§ Material provided:

────────────────

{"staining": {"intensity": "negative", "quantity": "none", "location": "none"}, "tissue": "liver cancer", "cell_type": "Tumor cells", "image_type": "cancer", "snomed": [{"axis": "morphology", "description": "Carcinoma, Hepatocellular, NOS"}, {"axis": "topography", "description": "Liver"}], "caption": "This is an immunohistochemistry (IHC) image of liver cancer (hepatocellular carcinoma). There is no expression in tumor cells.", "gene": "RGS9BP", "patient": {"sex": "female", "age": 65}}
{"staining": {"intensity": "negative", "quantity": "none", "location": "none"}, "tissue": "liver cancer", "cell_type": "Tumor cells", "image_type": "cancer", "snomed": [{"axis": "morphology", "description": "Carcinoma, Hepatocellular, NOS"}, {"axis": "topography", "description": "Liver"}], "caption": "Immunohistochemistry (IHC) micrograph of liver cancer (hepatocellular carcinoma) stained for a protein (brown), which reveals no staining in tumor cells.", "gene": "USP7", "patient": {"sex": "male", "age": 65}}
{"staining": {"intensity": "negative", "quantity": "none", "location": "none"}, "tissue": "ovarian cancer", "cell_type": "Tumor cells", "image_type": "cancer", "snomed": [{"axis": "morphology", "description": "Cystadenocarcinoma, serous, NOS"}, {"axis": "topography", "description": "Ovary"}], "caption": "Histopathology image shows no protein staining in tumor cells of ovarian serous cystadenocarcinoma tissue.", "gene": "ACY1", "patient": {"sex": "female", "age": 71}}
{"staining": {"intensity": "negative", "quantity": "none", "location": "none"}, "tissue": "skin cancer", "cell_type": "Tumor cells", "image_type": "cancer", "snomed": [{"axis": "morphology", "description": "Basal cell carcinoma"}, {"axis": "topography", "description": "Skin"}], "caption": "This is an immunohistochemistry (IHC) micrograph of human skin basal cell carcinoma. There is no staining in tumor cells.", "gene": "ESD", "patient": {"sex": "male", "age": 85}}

────────────────

§ What the task asks: Write down all of the listing exactly.

§ Finished task:
{"staining": {"intensity": "negative", "quantity": "none", "location": "none"}, "tissue": "liver cancer", "cell_type": "Tumor cells", "image_type": "cancer", "snomed": [{"axis": "morphology", "description": "Carcinoma, Hepatocellular, NOS"}, {"axis": "topography", "description": "Liver"}], "caption": "This is an immunohistochemistry (IHC) image of liver cancer (hepatocellular carcinoma). There is no expression in tumor cells.", "gene": "RGS9BP", "patient": {"sex": "female", "age": 65}}
{"staining": {"intensity": "negative", "quantity": "none", "location": "none"}, "tissue": "liver cancer", "cell_type": "Tumor cells", "image_type": "cancer", "snomed": [{"axis": "morphology", "description": "Carcinoma, Hepatocellular, NOS"}, {"axis": "topography", "description": "Liver"}], "caption": "Immunohistochemistry (IHC) micrograph of liver cancer (hepatocellular carcinoma) stained for a protein (brown), which reveals no staining in tumor cells.", "gene": "USP7", "patient": {"sex": "male", "age": 65}}
{"staining": {"intensity": "negative", "quantity": "none", "location": "none"}, "tissue": "ovarian cancer", "cell_type": "Tumor cells", "image_type": "cancer", "snomed": [{"axis": "morphology", "description": "Cystadenocarcinoma, serous, NOS"}, {"axis": "topography", "description": "Ovary"}], "caption": "Histopathology image shows no protein staining in tumor cells of ovarian serous cystadenocarcinoma tissue.", "gene": "ACY1", "patient": {"sex": "female", "age": 71}}
{"staining": {"intensity": "negative", "quantity": "none", "location": "none"}, "tissue": "skin cancer", "cell_type": "Tumor cells", "image_type": "cancer", "snomed": [{"axis": "morphology", "description": "Basal cell carcinoma"}, {"axis": "topography", "description": "Skin"}], "caption": "This is an immunohistochemistry (IHC) micrograph of human skin basal cell carcinoma. There is no staining in tumor cells.", "gene": "ESD", "patient": {"sex": "male", "age": 85}}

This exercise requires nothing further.